The Splendor Solis is one of the most beautiful of illuminated alchemical manuscripts. The earliest version, considered to be that now in the Kupferstichkabinett in the Prussian State Museum in Berlin, is dated 1532-35, and was made in the form of a medieval manuscript and illuminated on vellum, with decorative borders like a book of hours, beautifully painted and heightened with gold. The later copies in London, Kassel, Paris and Nuremberg are equally fine.

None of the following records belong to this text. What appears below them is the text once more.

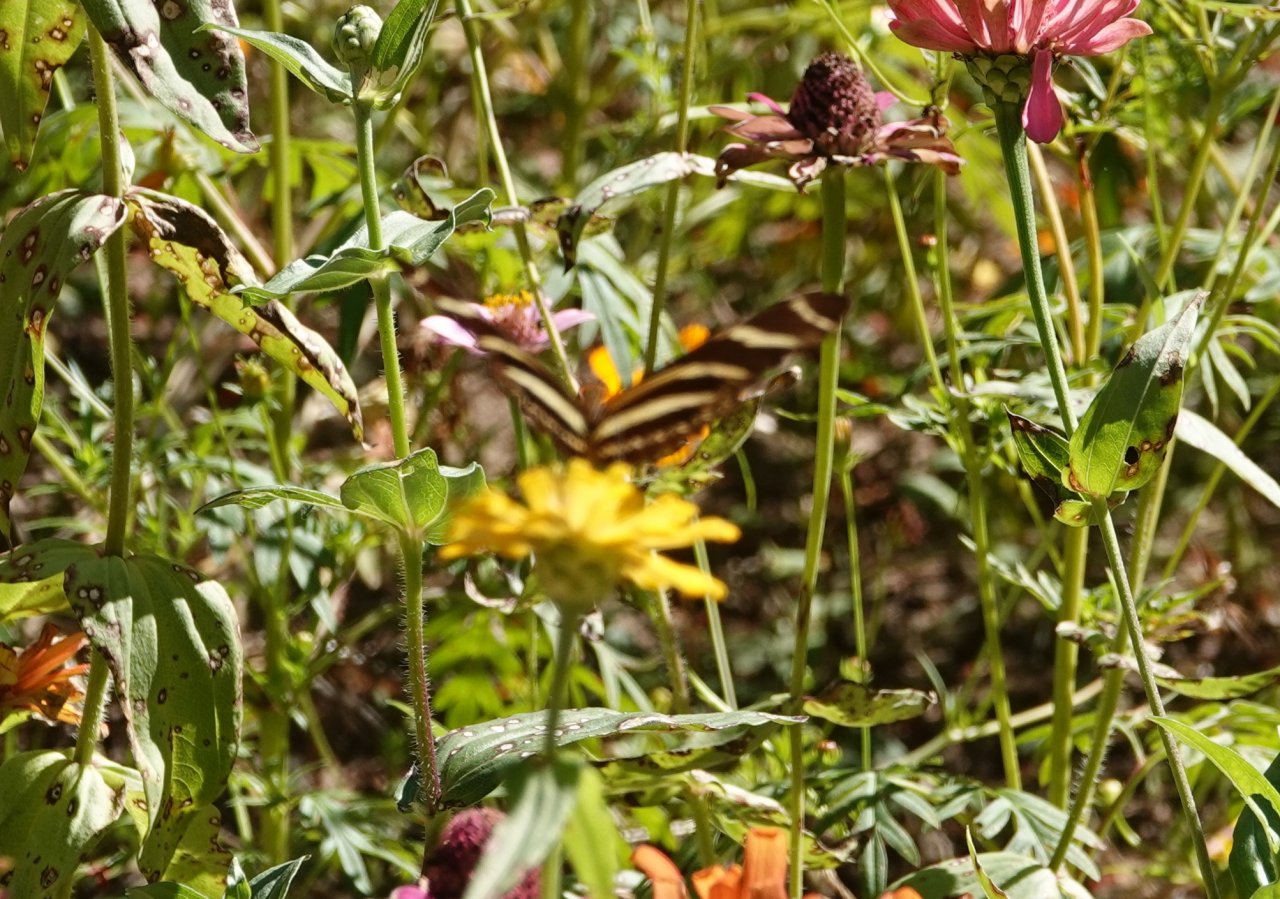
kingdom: Animalia
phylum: Arthropoda
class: Insecta
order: Lepidoptera
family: Nymphalidae
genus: Heliconius
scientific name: Heliconius charithonia
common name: Zebra Longwing
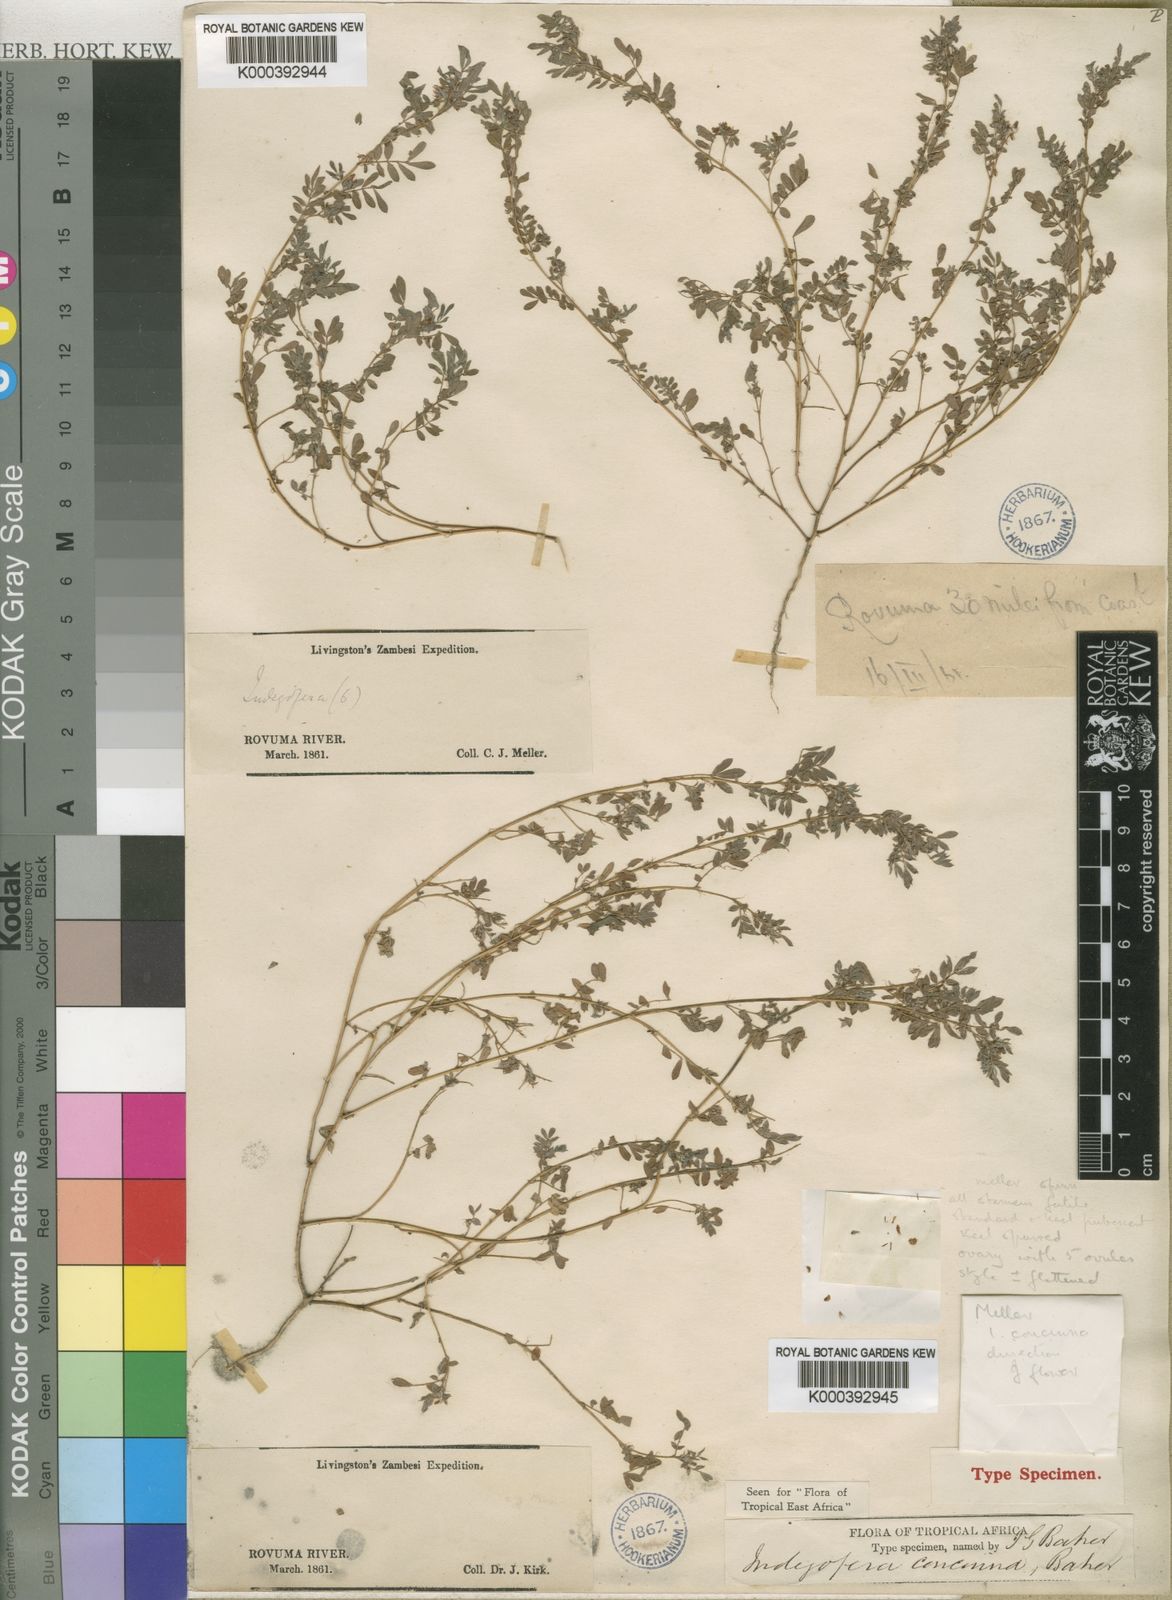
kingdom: Plantae
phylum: Tracheophyta
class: Magnoliopsida
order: Fabales
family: Fabaceae
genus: Indigofera
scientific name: Indigofera concinna
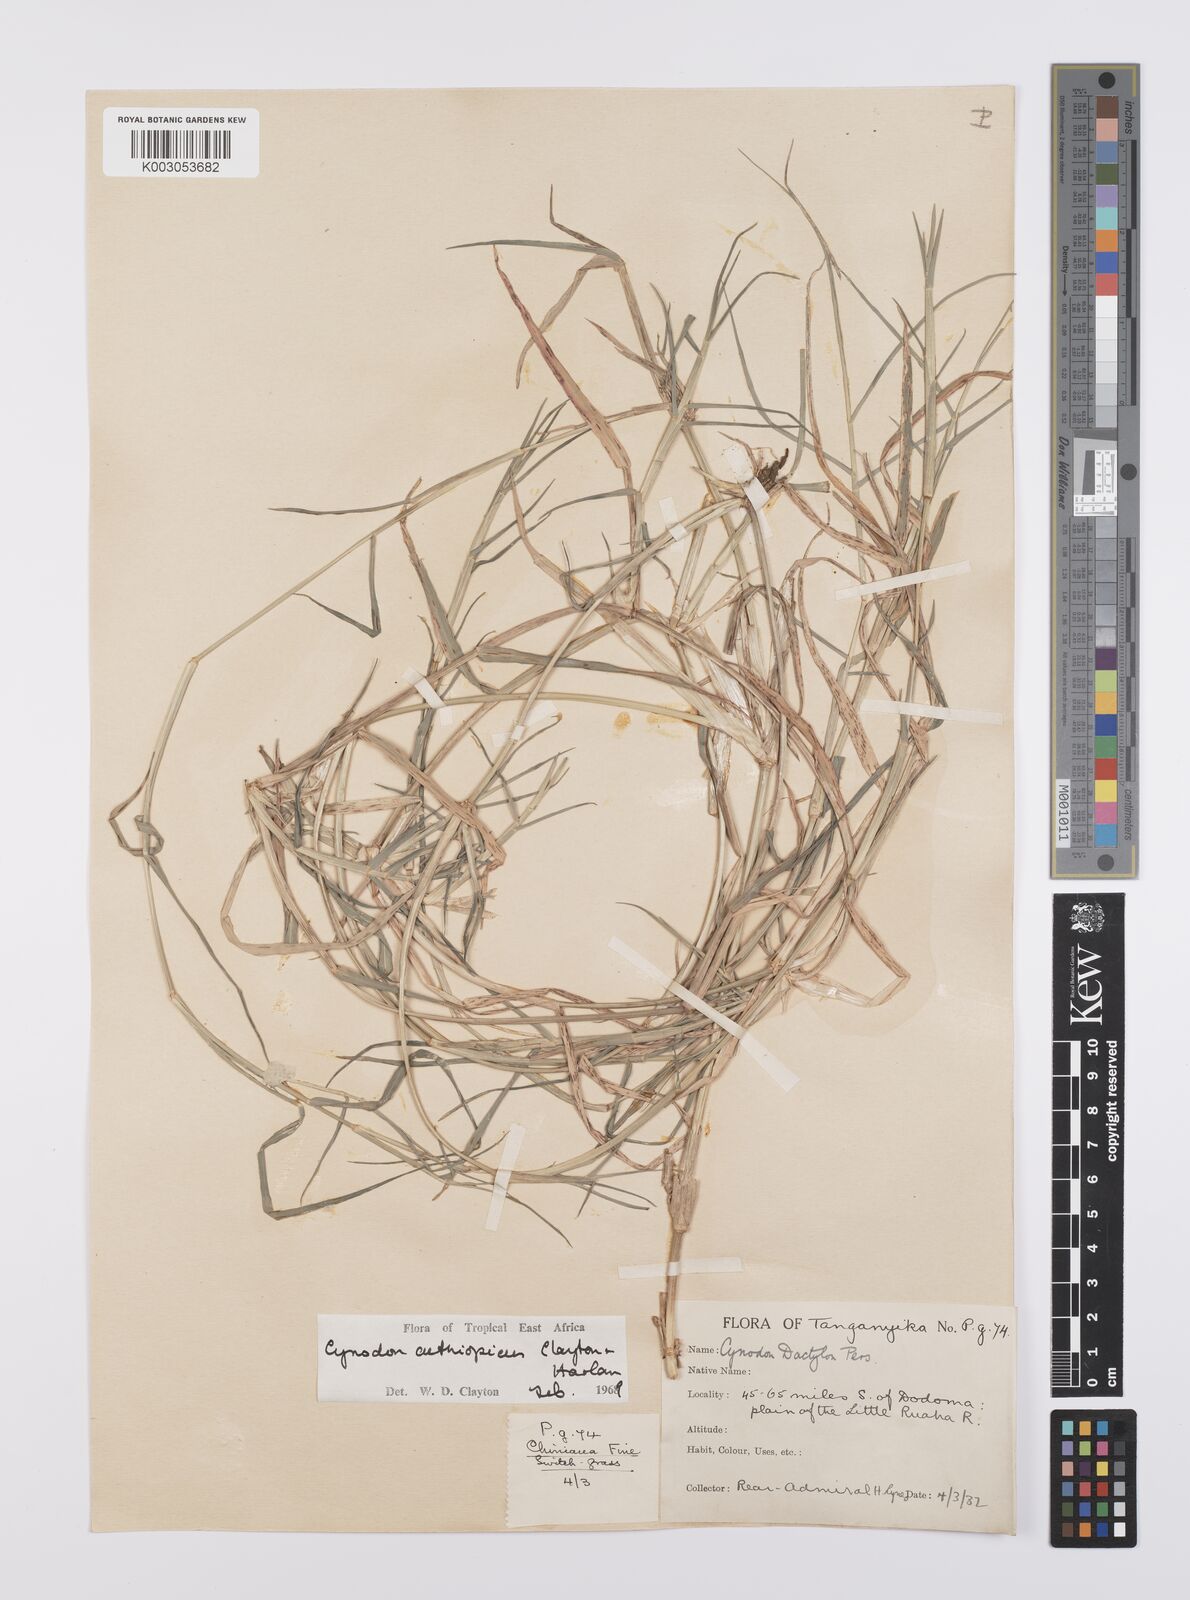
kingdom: Plantae
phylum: Tracheophyta
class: Liliopsida
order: Poales
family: Poaceae
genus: Cynodon
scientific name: Cynodon aethiopicus
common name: Ethiopian dogstooth grass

The work itself consists of a sequence of 22 elaborate images, set in ornamental borders and niches. The symbolic process shows the classical alchemical death and rebirth of the king, and incorporates a series of seven flasks, each associated with one of the planets. Within the flasks a process is shown involving the transformation of bird and animal symbols into the Queen and King, the white and the red tincture. This echoes the Pretiosissimum Donum Dei sequence which is probably earlier, dating from the 15th century. Although the style of the Splendor Solis illuminations suggest an earlier date, they are quite clearly of the 16th century.
The Splendor Solis was associated with the legendary Salomon Trismosin, allegedly the teacher of Paracelsus. The Trismosin writings were later published with woodcut illustrations, in the Aureum Vellus, oder Guldin Schatz und Kunst-kammer, 1598, which was reprinted a number of times. A French translation, entitled La Toyson d’or, ou la fleur des thresors was issued in Paris in 1612 with a number of very fine engravings, some copies of which were hand-coloured.